So the Women's March was kind of a big deal, I will write more about it later as right now I am not sure what details I have read are trustworthy, big protests are like that, no one is too reliable when reporting crowd sizes or about disruptions, on either side. But we do know that marches happened on all seven continents, and there were a shitload of people at them, probably putting today in the lead for largest coordinated mass protest ever. It also appears that there was surprisingly little in the way of property damage as well as disproportionate police response.
The latter point doesn't surprise me though, as I said yesterday, the cops made their point about relative power with the smaller, less well organized protests then, and today was all about being as hands off as possible, largely I suspect because you don't want to be responsible for a crowd of a couple hundred thousand people deciding it needs to defend itself right now, and in the middle of a city. Doesn't matter how many riot police you have, nothing is going to stop that.
Karl wrote the other day about how politicians are often pretty terrible at their jobs, and never more so than when they are pushing legislation that is overtly oppressive. He touched on the concept that some of this is self defeating, or at least harmful to their other interests, because even if public opinion doesn't seem to matter to a congressman from a heavily gerrymandered district, it does matter to companies that might be doing business in the state those rules are enacted, as we have seen with North Carolina.
It's a good point, and effective under certain circumstances but not without its downsides, first of course is that the law has to be enacted for that sort of backlash to take effect, and people get hurt until/if it is repealed, another one is economic consequences hurt everyone in the state, not just those who support bigotry, not saying the backlash shouldn't happen mind you, only that it hurts at the same time as it helps. Still, money is one of the better tools we have to fight back against oppressive laws, at least in some circles.
It is not a tool that works in other instances, let's talk about the Dakota Access Pipe Line, I don't know that there has been a project that has been more reviled than this one, at least in the last decade or two, but it took the Army Corps of Engineers to only sort of stop it, and not effectively at that. But despite all the backlash, the protesting, and yes, the news coverage. Can anyone name the company behind the project without looking it up? Gonna guess that a couple of you probably can, but most have to look it up, and that is fine, so did I, the main partner is Energy Transfer Partners, a Fortune 500 company based out of Texas, it's stock price has done nothing but go up along with the rest of the market in the last few years, it hasn't been hurt at all, so has no incentive to change its ways.
The same can be said for every company in the energy industry, particularly fossil fuels.

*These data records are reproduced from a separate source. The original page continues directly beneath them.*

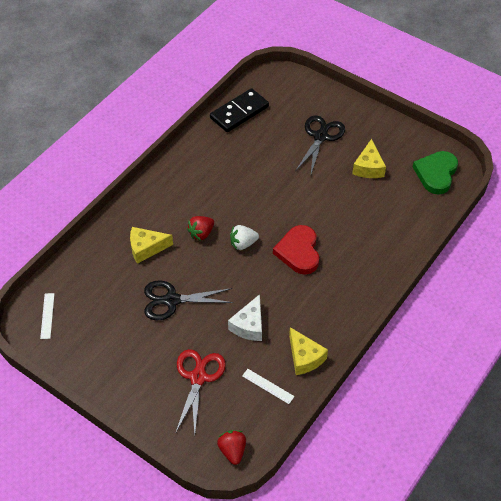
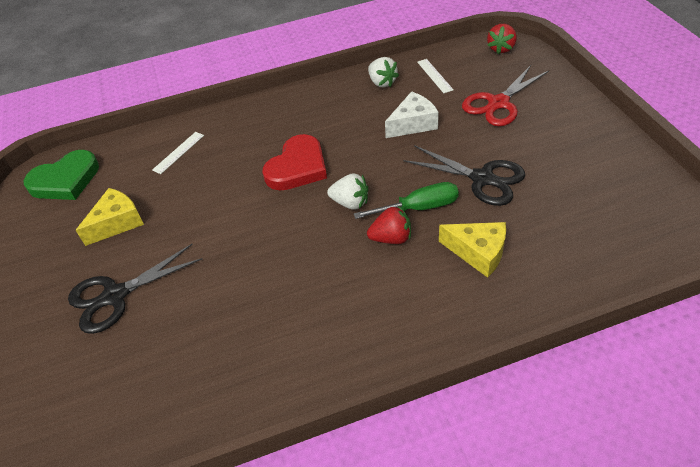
camera: 140 degrees left, 5 degrees down
white ruler [40,293,55,339] -> white ruler moved to [152,132,204,174]
black domino [210,88,269,132] -> none
yellow cheese [289,327,328,375] -> white strawberry [368,57,399,87]
none -> green screwdriver [354,182,459,219]

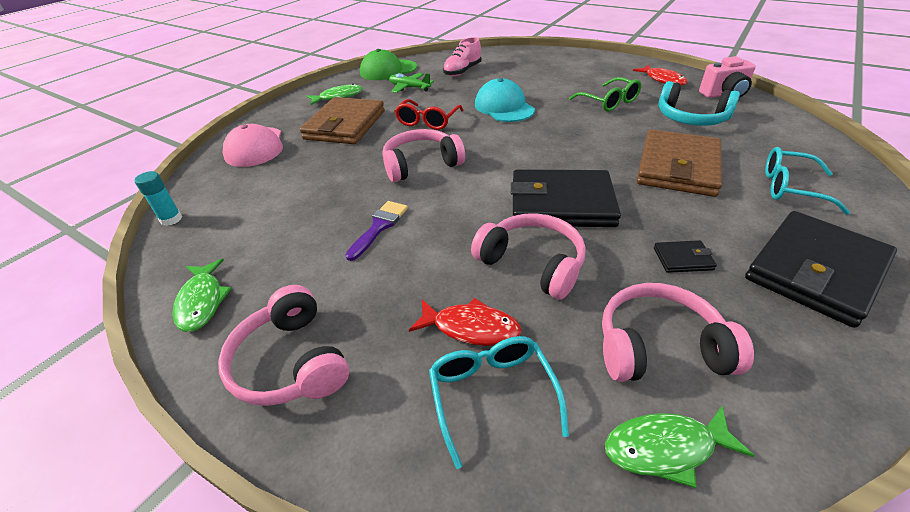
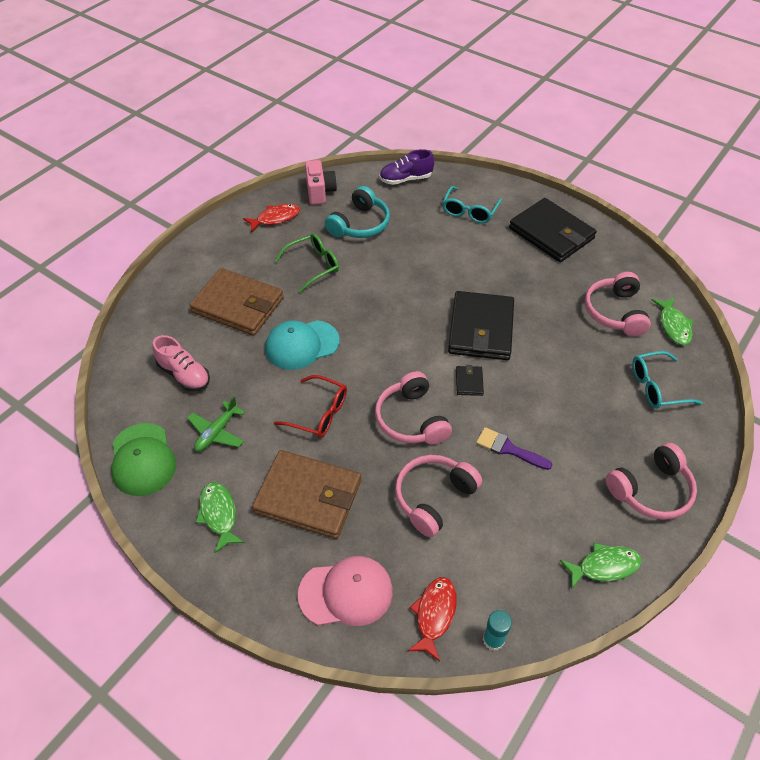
camera: 90 degrees left, 10 degrees up
red fish [409,298,521,346] -> red fish moved to [408,577,457,662]
pink headphones [471,213,586,300] -> pink headphones moved to [395,455,482,537]
brown wallet [637,129,722,197] -> brown wallet moved to [189,268,284,336]
black wallet [654,240,717,273] -> black wallet moved to [456,365,484,396]
none -> purple shoe [379,149,434,185]

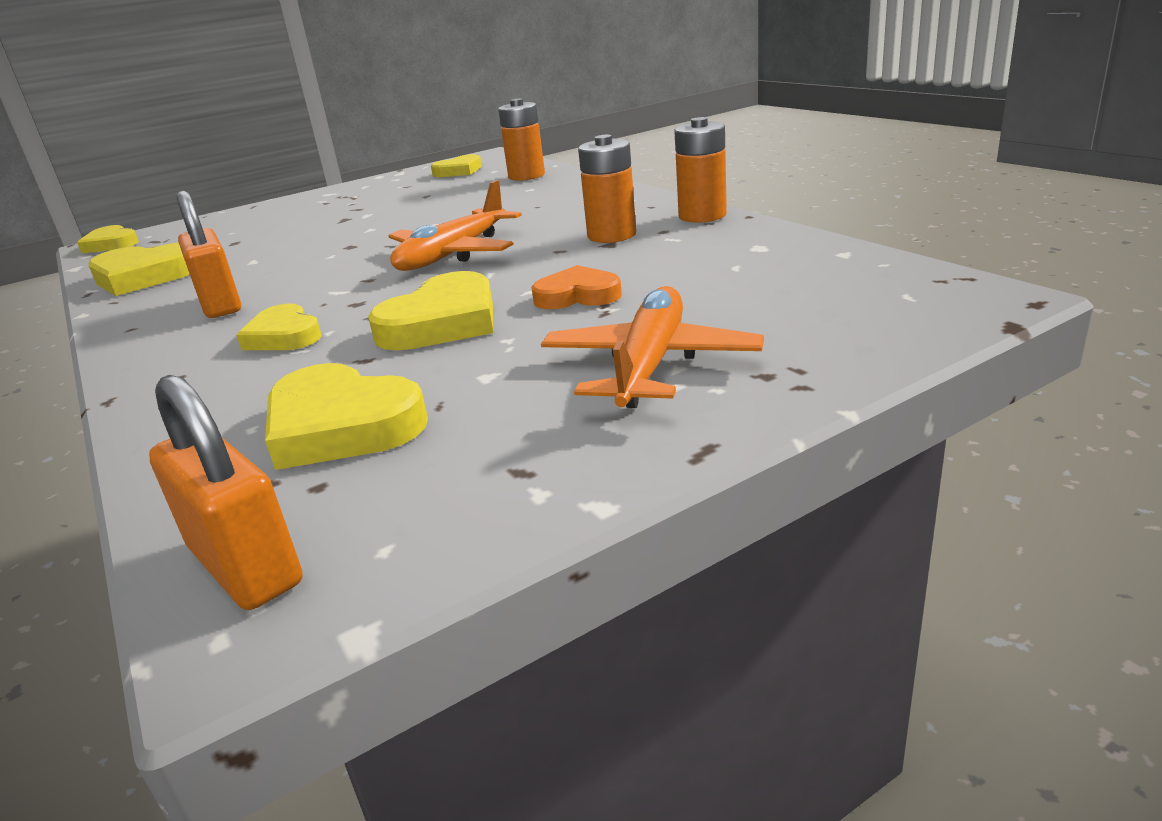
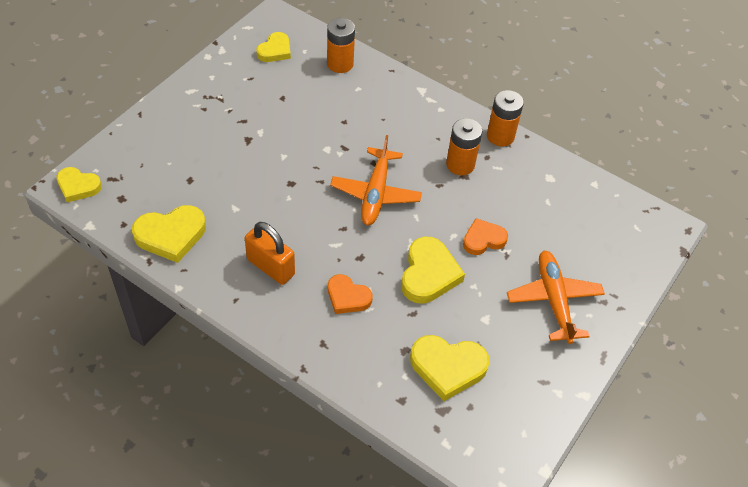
camera: 30 degrees left, 25 degrees up
orange padlock [149,375,303,610] -> none
yellow heart [236,304,322,350] -> orange heart [328,274,373,314]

It also applies to companies that primarily work with the government, these companies are, not secret exactly, but they make no effort to attract the attention of the general public, they don't have to, they don't answer to us.
They have no controls on them, and their influence over policy is much greater than that of the religious fanatics over social policies, with effort and suffering, social policies can be fought by the people, but economic and environmental policies are somewhat harder as there is no leverage to be had over the companies that benefit from those policies. They have leverage though, did you know Energy Transfer Partners had a PAC during the election? Of course they did, it was only a modest half million dollars or so, much of which didn't get spent, but a couple hundred grand did, almost exclusively to Republican candidates in Texas, most of whom won their elections.
One of the many stupid attacks on Clinton during the campaign was the idea that she participated in the tradition of "pay to play" via the Clinton Foundation, where access and considerations were given to various interests in return for donations to the foundation. This was stupid and mostly false, oh I have no doubt she promised all kinds of things to all sorts of people, but I do doubt she used her foundation to do it because that would be too easy to find out.
It's also ridiculous because of course our political system operates via "pay to play" The Toddler was the most blatant about it and we elected him!
That is what concerns me most about the coming years, many of the proposed social changes will be fought successfully, others will fall to legal challenges or be rolled back in succeeding years, not without harm to all and sundry, but that damage is repairable, well, not on the individual scale but the societal at least. The only limits these companies have though is those the government imposes, and they have helped to elect a government that has promised to remove those limits. We can survive defunding Planned Parenthood, or rolling back equal protection laws, or even the ACA, but I don't know if we can survive 4-8 more years of unchecked economic plundering from the major corporations, and I really don't know if we can survive another 4-8 years of regression on green initiatives to combat climate change. We are looking at the very real possibility that previously temperate portions of our planet could become uninhabitable by humans in our lifetime, and the people we put in power, and who provide our services, actively don't care.
Now I am not saying the other stuff isn't worth fighting, it is and is really the only target we can reach, fortunately those same politicians who support the ecological destruction of the world, also largely support the physical destruction of women, LGBTQ, and minorities, so there is still leverage to be had over them, not as much as I would like of course, but it's there and if this weekend told us nothing else, it is that there are still a lot of people willing to fight, we do have influence, we just need to use it.